_Task input_.
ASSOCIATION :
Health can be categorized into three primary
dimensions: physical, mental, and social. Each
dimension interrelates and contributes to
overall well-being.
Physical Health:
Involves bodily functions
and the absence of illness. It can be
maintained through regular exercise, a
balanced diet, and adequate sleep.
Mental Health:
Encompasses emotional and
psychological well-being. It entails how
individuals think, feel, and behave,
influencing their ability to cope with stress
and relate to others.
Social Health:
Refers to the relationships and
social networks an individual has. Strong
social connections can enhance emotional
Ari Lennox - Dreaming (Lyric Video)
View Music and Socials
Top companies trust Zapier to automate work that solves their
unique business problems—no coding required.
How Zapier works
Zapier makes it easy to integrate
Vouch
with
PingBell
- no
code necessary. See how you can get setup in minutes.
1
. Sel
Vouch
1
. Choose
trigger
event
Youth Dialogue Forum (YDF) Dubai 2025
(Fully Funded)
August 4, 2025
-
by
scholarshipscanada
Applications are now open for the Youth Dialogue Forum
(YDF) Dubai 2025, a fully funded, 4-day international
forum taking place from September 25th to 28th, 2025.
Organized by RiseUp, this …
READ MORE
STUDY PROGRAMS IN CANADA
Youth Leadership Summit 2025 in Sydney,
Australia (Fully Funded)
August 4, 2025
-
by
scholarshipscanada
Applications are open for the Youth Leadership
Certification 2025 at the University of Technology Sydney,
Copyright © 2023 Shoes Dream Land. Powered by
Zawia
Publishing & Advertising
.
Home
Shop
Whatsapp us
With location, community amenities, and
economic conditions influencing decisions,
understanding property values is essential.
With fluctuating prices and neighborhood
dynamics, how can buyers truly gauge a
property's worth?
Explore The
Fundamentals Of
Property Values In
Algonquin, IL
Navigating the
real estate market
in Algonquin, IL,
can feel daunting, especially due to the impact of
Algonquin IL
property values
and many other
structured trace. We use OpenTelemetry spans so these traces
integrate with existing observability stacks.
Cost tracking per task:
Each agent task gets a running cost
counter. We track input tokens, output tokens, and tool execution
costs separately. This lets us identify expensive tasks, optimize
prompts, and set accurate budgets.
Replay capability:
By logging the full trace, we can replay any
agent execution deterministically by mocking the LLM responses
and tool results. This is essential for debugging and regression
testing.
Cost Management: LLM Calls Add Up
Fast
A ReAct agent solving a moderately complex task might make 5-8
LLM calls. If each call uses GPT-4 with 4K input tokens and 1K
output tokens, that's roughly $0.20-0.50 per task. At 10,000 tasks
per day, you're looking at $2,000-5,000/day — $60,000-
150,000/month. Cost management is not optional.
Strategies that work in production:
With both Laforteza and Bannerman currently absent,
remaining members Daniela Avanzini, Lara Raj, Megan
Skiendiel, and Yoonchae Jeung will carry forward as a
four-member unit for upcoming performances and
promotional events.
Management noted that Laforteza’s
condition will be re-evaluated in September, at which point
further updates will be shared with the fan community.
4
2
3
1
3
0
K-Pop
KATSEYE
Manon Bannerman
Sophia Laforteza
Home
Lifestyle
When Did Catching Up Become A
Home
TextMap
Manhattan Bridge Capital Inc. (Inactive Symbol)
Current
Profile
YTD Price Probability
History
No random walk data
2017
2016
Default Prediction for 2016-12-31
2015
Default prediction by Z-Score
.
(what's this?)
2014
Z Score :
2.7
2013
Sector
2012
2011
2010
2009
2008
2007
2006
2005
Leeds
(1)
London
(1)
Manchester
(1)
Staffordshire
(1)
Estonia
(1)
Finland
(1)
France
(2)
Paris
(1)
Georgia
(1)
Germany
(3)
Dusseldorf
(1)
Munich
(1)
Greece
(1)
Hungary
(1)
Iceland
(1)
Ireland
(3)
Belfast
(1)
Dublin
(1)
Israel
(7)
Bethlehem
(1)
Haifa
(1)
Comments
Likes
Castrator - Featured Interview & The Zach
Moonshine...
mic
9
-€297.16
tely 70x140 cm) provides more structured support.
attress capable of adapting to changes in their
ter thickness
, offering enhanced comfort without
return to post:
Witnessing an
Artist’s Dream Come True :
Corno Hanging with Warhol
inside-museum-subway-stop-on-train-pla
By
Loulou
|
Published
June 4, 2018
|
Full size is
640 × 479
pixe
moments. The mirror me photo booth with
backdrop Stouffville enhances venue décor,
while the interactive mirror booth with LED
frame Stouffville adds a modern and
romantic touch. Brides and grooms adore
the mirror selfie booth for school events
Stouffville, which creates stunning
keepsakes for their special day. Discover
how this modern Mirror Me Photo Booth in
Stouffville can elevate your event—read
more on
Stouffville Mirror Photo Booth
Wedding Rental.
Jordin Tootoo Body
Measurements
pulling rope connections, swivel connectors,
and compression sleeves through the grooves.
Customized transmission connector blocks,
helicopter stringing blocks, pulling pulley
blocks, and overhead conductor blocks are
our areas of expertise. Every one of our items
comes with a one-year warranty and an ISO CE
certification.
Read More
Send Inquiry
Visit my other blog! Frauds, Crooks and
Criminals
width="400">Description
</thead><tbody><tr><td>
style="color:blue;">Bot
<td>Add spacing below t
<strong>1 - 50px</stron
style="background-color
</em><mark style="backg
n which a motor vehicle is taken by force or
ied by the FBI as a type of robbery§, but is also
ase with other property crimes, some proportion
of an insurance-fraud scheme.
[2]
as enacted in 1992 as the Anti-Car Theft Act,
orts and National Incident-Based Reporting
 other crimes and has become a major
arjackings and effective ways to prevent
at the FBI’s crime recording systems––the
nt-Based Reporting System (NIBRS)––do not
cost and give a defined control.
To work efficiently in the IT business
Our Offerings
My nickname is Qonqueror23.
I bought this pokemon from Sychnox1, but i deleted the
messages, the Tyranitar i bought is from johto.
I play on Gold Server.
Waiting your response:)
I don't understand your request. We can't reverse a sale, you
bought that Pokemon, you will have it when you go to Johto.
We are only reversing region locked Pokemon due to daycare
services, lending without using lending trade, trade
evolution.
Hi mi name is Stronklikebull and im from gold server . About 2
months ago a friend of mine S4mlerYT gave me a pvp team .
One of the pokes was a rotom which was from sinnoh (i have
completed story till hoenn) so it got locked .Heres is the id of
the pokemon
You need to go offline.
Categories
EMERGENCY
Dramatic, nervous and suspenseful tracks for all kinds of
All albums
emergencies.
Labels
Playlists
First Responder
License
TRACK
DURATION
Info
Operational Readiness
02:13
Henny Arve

_Problem_. Could you copy out, word for word, everything from the very beginning of the listing down through the line that contains "and the absence of illness. It can be", including that line?

_Answer to this problem_.
ASSOCIATION :
Health can be categorized into three primary
dimensions: physical, mental, and social. Each
dimension interrelates and contributes to
overall well-being.
Physical Health:
Involves bodily functions
and the absence of illness. It can be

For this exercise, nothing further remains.